Catering to the needs of older drivers seems risky; it's a well-known fact in the auto industry that you can sell an older person a young person's car, but you can't sell a young person a car perceived to be an older person's car. That's where the practicality of the features comes in.
"What's good for youth is good for older drivers as well," Lang said. "Young drivers establish tastes, and Boomers adopt them and make them more mainstream. The young find it neat to touch a screen to change radio stations; Boomers find it neat, too, because it's better than fumbling with knobs. Boomers want things intuitive to use."
John Wolkonowicz, an analyst with Global Insight, has spent the past 20 years specializing in the differences between generations and the wants and needs that will satisfy each. He said the secret for automakers is to cater to the aging body while keeping the features hip and cool enough for both older and younger consumers.
"We all get older and face physical limits and don't want to admit it's harder to climb in the car or turn around to change lanes or back up," Wolkonowicz said. "But the last thing you want to create is a vehicle or system for older Boomers and advertise it as such. In the '80s, Ford created a concept that it said would make it easier for older people to get in and out. The public said they didn't want it and it never was built.
"The trick is to create a product that meets those needs in an appealing way.
"Boomers want high-tech, but it has to be simple and not too complicated to understand or use, like iDrive at BMW, which Boomers don't like," Wolkonowicz said. "They don't want a complex nav system that forces you to program the address letter by letter. They just want to say, 'Go to...' and have a map appear."
Along with that high-tech approach, Boomers are also into "smart" cars with lots of content because they see that as giving them value for their money.
"Boomers don't want to compromise features," said George Peterson, president of automotive research and consulting firm Auto Pacific. "They want status. They want air conditioning and satellite radio. They don't want small, which they see as unsafe. A minivan would be perfect for them, but they avoid minivans like the plague because of the soccer mom image."
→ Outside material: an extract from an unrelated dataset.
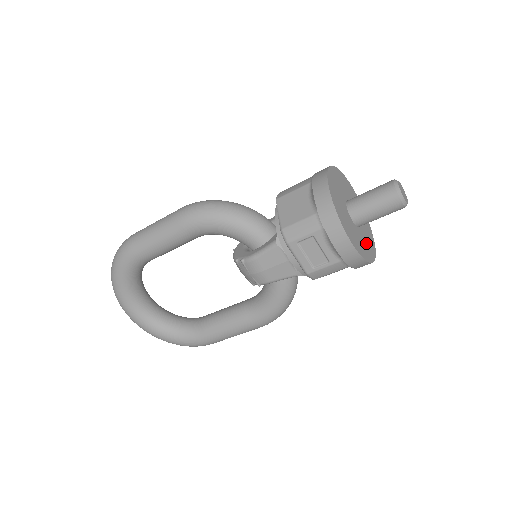
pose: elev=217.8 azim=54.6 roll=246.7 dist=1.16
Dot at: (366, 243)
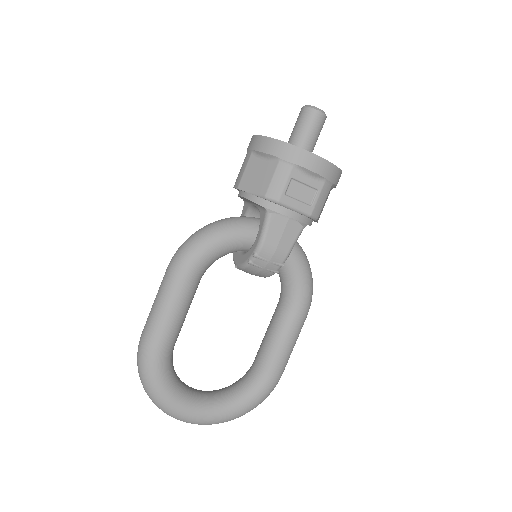
Dot at: occluded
On the flip side, not every gadget appeals to Boomers. CNW says there are many features Boomers couldn't care less about, like GPS navigation systems. Those are rated important by only 5.2 percent of Boomer buyers. Hybrid technology is important to just 16.7 percent of Boomers, which is slightly more than the percentage attracted to a sun- or moonroof (15.6 percent), but lower than the percentage who want stain-resistant seats (18.9 percent). Today's younger drivers couldn't live without an iPod input in the car, but only 10 percent of Boomers say they need one. A sports suspension (21 percent) is also way down on Boomers' lists.
While it's not surprising that Boomers and the younger generation don't see eye-to-eye on some features, it's also safe to assume there are some differences when it comes to the big picture. According to CNW Marketing Research, the 10 attributes all consumers consider most important when buying a vehicle are low monthly payments, visibility, quality, styling, manufacturer's reputation, low price versus the competition, status, driver ergonomics, low sticker price and resale value.
For Boomers, however, the order changes somewhat. Good visibility is No. 1, followed by manufacturer's reputation, quality, styling, driver ergonomics, status, monthly payments, passenger protection, airbags and resale value.